# help mix and match tripower center carb



## torpedo51 (Sep 8, 2009)

I have a tripower. The throttle shaft on the center carb is loose. The idle jumps dramatically when I wiggle it. While shopping for a throttle shaft, I discovered that the center carb is actually from a smaller engine Chevy. Rather than use this carb and fix the throttle shaft, I thought I would upgrade to something sized correctly for my 389 engine. 

Here are my thoughts:


My intake manifold is 1965 correct.
My end carbs are 1965 correct (I think)
The fuel lines that I have are not correct.
I don't need a correct 1965 center carb, but that would be great!
The Parts Place sells a 1966 center carb - will it work?
Is my center carb base going to be compatible (do I replace it or fix the shaft)?
If you spot any compatible carb for sale on eBay, craigslist, here, etc., please let me know!


----------



## Joe'sToy (Mar 9, 2012)

I have a used center carb from a '66 tri-power. When I picked up my '65, the previous owner had replaced it. Don't know why, and don't know if it's fully functionable, but you can try it. I'll take some pictures of it tonight, when I get home from work.


----------



## facn8me (Jul 30, 2011)

Problem with a 66 carb is they use a choke stove mounted on the intake. Check with mike (i think) at pontiactripower.com


----------



## geeteeohguy (Feb 2, 2008)

The '65 center carb is 'correct' for a '65 389...they even used it on the 421, with slight changes in jetting. Try one off of a '65 Chevy...and change out the jets. Easier to find. You state that your idle changes when you wiggle the throttle shaft. Stop wiggling it. "Loose Throttle Shaft Syndrome" is severly over-rated, and pretty much hogwash, unless it's flat worn out.


----------



## the65gto (Oct 9, 2008)

torpedo51 said:


> I have a tripower. The throttle shaft on the center carb is loose. The idle jumps dramatically when I wiggle it. While shopping for a throttle shaft, I discovered that the center carb is actually from a smaller engine Chevy. Rather than use this carb and fix the throttle shaft, I thought I would upgrade to something sized correctly for my 389 engine.
> 
> Here are my thoughts:
> 
> ...


If I remember correctly, the 66 center bores are slightly larger than the 65.


----------



## facn8me (Jul 30, 2011)

Although this is NOT a 66 carb this is the 66 style carb choke stove type choke on a 66 styled manifold


----------



## Familytradition (Jul 2, 2014)

*Do you still have your 66 center I need a top.*

Please let me know I'm in middle of rebuild am I'm stuck. 




Joe'sToy said:


> I have a used center carb from a '66 tri-power. When I picked up my '65, the previous owner had replaced it. Don't know why, and don't know if it's fully functionable, but you can try it. I'll take some pictures of it tonight, when I get home from work.


----------



## JOE CAPP (Apr 12, 2015)

The 65 center carb is a small base and the 66 is the only year with a large base center carb so not interchangeable


----------



## Joe'sToy (Mar 9, 2012)

Familytradition said:


> Please let me know I'm in middle of rebuild am I'm stuck.
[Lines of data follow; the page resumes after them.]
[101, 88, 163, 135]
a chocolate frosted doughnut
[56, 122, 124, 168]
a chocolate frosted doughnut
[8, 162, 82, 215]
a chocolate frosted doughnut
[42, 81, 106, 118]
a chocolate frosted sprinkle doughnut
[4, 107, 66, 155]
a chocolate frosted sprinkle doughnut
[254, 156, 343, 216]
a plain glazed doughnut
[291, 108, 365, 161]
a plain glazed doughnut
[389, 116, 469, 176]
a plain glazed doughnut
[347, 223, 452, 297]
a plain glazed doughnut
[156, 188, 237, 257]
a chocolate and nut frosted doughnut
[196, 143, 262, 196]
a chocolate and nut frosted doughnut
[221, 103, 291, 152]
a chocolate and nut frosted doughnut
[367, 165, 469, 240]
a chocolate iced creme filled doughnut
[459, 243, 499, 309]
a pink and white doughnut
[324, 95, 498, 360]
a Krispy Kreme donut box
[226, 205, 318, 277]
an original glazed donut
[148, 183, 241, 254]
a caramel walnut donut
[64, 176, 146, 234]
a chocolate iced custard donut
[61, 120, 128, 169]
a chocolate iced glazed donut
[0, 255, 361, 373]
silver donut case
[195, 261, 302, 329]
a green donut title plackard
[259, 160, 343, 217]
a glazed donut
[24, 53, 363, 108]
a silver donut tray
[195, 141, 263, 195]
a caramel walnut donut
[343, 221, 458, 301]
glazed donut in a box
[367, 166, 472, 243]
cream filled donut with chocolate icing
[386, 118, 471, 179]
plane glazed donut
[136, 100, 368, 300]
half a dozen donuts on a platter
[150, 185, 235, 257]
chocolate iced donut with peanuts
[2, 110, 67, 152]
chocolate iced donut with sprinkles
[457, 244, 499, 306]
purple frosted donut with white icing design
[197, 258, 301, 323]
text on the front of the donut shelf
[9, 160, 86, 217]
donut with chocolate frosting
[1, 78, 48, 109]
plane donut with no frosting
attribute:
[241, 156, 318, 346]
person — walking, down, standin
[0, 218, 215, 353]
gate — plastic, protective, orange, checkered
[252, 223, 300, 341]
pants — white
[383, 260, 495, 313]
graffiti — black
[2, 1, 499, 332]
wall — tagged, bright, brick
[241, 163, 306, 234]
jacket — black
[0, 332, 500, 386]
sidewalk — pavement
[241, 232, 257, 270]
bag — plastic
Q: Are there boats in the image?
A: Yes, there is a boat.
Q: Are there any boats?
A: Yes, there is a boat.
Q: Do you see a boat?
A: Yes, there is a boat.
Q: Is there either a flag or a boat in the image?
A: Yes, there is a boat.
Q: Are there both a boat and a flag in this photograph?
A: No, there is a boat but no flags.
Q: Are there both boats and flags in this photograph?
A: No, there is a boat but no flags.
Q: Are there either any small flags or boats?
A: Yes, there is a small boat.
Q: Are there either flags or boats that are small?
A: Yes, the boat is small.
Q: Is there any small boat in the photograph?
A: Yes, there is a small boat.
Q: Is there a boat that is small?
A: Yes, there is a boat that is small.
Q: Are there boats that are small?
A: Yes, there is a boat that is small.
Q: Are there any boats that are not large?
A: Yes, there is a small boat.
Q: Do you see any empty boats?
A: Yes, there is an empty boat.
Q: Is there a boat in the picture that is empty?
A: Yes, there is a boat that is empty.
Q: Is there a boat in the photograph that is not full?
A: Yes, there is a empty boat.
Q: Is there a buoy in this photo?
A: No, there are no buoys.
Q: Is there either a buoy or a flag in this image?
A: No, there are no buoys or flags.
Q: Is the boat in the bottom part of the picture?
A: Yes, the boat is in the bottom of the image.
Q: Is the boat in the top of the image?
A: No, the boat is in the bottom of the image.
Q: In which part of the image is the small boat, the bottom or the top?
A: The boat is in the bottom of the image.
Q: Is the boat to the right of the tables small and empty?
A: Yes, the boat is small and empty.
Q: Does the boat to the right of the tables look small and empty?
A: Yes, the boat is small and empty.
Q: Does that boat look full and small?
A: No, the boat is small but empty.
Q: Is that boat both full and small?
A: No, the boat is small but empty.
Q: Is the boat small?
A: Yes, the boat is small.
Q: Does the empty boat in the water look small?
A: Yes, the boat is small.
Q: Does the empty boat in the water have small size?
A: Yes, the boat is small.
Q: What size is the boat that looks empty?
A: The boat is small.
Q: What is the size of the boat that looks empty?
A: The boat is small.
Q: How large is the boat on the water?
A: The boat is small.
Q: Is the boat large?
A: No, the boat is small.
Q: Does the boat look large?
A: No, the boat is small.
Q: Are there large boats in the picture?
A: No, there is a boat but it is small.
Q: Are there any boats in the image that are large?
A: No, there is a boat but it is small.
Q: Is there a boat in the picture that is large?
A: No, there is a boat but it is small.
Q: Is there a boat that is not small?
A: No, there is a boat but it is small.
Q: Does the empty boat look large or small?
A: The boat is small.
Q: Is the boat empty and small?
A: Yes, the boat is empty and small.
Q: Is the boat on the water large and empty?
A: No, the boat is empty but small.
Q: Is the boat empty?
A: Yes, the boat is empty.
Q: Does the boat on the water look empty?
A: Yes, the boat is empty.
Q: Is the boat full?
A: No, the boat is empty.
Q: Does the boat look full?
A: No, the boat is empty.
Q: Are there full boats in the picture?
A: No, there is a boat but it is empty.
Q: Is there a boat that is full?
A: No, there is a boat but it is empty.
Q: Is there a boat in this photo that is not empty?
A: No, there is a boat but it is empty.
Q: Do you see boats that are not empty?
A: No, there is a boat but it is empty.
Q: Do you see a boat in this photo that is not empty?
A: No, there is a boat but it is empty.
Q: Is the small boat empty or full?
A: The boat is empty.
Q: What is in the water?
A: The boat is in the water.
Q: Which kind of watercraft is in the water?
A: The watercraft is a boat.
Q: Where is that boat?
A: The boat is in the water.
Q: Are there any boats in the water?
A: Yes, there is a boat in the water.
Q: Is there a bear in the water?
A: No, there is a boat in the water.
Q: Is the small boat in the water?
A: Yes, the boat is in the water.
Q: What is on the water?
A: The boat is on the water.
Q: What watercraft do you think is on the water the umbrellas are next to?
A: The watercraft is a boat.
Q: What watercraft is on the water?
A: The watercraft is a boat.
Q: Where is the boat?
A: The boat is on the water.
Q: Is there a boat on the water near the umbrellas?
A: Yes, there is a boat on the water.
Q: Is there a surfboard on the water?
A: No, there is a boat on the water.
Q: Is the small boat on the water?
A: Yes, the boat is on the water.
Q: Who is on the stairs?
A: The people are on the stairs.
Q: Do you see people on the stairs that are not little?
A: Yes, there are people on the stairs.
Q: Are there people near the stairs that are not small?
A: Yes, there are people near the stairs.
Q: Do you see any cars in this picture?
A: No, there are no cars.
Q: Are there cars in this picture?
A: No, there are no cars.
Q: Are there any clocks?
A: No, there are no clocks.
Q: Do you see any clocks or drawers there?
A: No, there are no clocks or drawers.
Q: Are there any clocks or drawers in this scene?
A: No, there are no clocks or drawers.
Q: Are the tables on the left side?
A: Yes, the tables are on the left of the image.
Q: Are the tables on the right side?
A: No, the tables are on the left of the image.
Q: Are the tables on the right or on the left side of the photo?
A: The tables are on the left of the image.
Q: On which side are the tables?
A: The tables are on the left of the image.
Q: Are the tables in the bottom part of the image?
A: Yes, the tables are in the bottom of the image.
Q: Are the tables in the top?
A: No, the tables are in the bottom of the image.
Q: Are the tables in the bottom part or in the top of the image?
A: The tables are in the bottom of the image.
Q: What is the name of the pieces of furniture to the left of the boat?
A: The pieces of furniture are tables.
I don't have the spare carb anymore, been three years since this post! I ended up taking my center carb off and sending both the old one and the spare to Mike at PontiacTripower.com. He rebuilt my center carb, replaced the top horn piece, the threads on fuel inlet where stripped.

Your best bet is to send an email to Mike, he will call you and then you can discuss with him. Here is a pic of my rebuilt carb after I got it back from Mike.


----------



## Pinion head (Jan 3, 2015)

JOE CAPP said:


> The 65 center carb is a small base and the 66 is the only year with a large base center carb so not interchangeable


x2. 

If one has a Rochetor 2G and its has the correct small fuel inlet, for the last 10 years have beenable to buy reproduction 2G Tripower throttle shafts with the correct staked flanges on them and then rebuild the throttle body's. In the late '80's through mid 90's I stumbled onto and bought numerous small inlet 2G's that could be made into faily correct '61-65 Pontiac tripower carbs. Back then I was also buying really poor condition tripower carbs, ones with busted tops, just to get the the correct throttle body's.


----------



## Rukee (Feb 8, 2007)

Can't you just buy the base plates?? I bought two for my outboard carbs. Also I would invest in some K&N filters. I was changing the paper ones about three times a summer, if not more.


----------